Due to COVID-19‘s easy and rapid infection rate, some states across the US have implemented strict travel regulations in an attempt to protect citizens by reducing the risk of outbreak.
While some hard-hit states – such as New York and New Jersey – currently have state-wide travel limitations in place, more than half have no such restrictions. Do Americans believe interstate travel should be regulated during the pandemic or do they think people should be allowed to travel freely throughout the country?

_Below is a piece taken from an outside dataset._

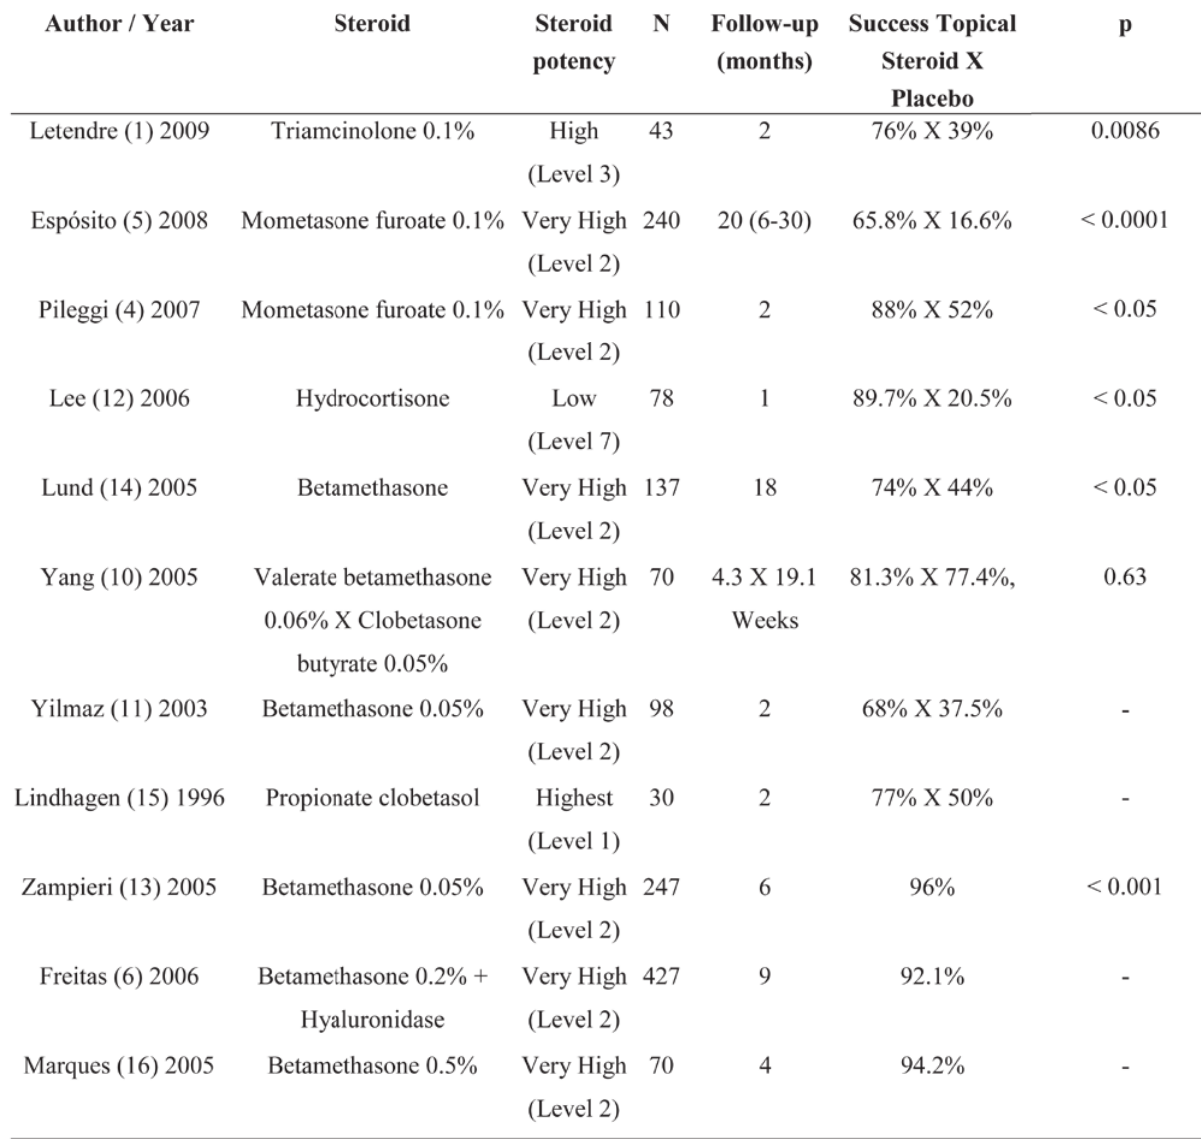
Topical betamethasone in the treatment of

A recent poll of 3,040 people (ages 18+) revealed that over one-third (41%) of Americans think people from high-risk COVID-19 states should be banned from entering theirs. Considering there is currently no vaccine for prevention, experts say the best way to prevent illness is to avoid being exposed to the virus altogether.
Broken down across this country, New Hampshirites felt most strongly about this ban with 67% agreeing. Comparatively, only 21% of Arkansans and Texans feel travelers from high risk states should be banned from inter-state travel.
Moreover, the survey found that over half (55%) of people believe all domestic interstate travelers should be forced to quarantine for 14 days. It could also be the reason why almost two-thirds (60%) of people say they will be vacationing locally for the rest of 2020 instead of traveling to further afield. Given that some states have implemented travel restrictions, perhaps staying closer to home is a less complex – and cheaper – option than venturing across state lines.
Additionally, nearly 1 in 5 (18%) respondents are confident that the pandemic will be a boost for local tourism. Due to the economic hit of the pandemic on many local businesses, a large number of people supporting local tourism could be a shift in a positive direction towards regaining financial stability.
Holiday Hiatus: Considering there is an increased risk of infection with large groups of people, it is no surprise thereefore that 40% of people surveyed said they do not believe they will be able to spend Thanksgiving with their extended family this year. Because the pandemic shows no hints of ceasing this year, it is understandable how over a third (38%) of respondents also do not expect to travel over Christmas to see extended family this year.